Put briefly, the facts of this case are that Respublica supplied accommodation, together with amenities, to TUT. TUT then further supplied this accommodation to TUT students. The taxpayer (“Respublica”) argued that the relief provided by Section 10(10) of the VAT Act applied to its taxable supplies and that it was therefore only obliged to charge VAT on 60% of the total consideration received from TUT under the lease agreement. SARS, however, disagreed. Section 10(10) provides that ‘Where domestic goods and services are supplied at an all-inclusive charge in any enterprise supplying commercial accommodation for an unbroken period exceeding 28 days, the consideration in money is deemed to be 60 per cent of the all-inclusive charge.’

This matter ultimately concerned the proper characterisation, for value-added tax (VAT) purposes, of the supply of a building and related goods and services to an educational institution under a written agreement, more particularly, whether that supply amounted to the supply of ‘commercial accommodation’ as defined in s 1 of the Act.

Section 10(10) finds application where a vendor supplies, inter alia, ‘commercial accommodation’. Commercial accommodation is essentially defined in the VAT Act as lodging or board and lodging, together with domestic goods and services, in any house, flat, apartment, room, hotel, motel, inn, guest house, boarding house, residential establishment, holiday accommodation unit, chalet, tent, caravan, camping site, houseboat, or similar establishment, which is regularly and systematically supplied.

Respublica contended that its supply to TUT met the definition of commercial accommodation, because the accommodation supplied by it was used by the students, who were in truth the ‘lodgers’.

The Court, however, stated that Respublica’s contention fails to take proper account of the nature of the contractual arrangements and conflates two distinct supplies. On this point, the court went on to state that two distinct legal relationships were contemplated. The first, between Respublica and TUT and, the second, between TUT and its students and holiday visitors. In terms of the first, there was a 5-year renewable lease of immovable property by Respublica to TUT, together with an undertaking to provide specified services and utilities to the property. The second contemplated numerous shorter term agreements between TUT and its students and holiday visitors in terms of which the former provided accommodation to those persons. There was no contractual relationship between Respublica and the students or holiday visitors for the lease of the premises or the provision of accommodation. The students looked to TUT for a place in the residence, which the latter hired from Respublica. TUT made a separate supply of accommodation to its students.

The Court concluded by stating that the test for whether Respublica supplied lodging cannot be whether the end-use of the property under the second set of supplies by TUT was temporary in nature or constituted the supply of lodgings to the students. The relevant contractual rights and obligations were those as between Respublica and TUT, and did not involve the supply of temporary accommodation. The fact that TUT supplied temporary accommodation in the form of lodging to its students is therefore irrelevant.

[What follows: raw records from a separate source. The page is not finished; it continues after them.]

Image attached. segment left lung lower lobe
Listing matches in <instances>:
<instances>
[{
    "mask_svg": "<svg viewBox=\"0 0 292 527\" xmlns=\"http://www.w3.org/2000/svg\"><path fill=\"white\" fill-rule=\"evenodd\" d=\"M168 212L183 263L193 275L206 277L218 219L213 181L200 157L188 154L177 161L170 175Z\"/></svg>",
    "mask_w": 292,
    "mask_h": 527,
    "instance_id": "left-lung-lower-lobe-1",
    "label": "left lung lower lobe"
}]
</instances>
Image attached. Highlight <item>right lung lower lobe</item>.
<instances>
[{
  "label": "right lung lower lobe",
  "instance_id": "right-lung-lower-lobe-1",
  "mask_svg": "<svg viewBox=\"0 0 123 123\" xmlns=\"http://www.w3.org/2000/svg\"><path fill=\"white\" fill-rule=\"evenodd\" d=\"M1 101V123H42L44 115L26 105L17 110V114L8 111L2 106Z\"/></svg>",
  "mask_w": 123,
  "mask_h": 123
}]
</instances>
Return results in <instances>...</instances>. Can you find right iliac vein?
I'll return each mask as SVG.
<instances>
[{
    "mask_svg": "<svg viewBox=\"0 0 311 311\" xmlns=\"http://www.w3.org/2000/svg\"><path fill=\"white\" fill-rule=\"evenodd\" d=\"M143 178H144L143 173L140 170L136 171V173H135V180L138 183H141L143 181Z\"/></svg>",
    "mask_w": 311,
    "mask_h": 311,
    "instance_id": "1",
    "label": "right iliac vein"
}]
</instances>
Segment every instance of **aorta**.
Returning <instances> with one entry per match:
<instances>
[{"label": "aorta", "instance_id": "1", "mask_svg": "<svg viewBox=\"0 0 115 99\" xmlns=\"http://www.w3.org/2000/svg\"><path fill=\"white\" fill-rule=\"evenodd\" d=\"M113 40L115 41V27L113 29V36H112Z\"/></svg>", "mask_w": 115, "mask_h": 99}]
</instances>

In addition to finding that Respublica did not supply commercial accommodation to the students, the Court further concluded that On the ordinary meaning of the word, a ‘lodger’ is a natural person who actually takes up temporary accommodation. If so, lodging cannot be provided to a juristic person. Hence, Respublica could not be said to have supplied commercial accommodation to TUT.

Accordingly, as the supply by Respublica to TUT does not meet the first requirement of the ‘commercial accommodation’ definition that suffices to determine the appeal against it.

The takeaway:

When determining whether section 10(10) of the VAT Act finds application to one’s taxable supplies, the relevant contractual rights and obligations to consider are those as between one and one’s customer. The supplies rendered by one’s customers are therefore not of relevance in determining the applicability of section 10(10) to one’s vatable supplies. This case also suggests that section10(10) will not find application in cases where supply is being rendered to a juristic person.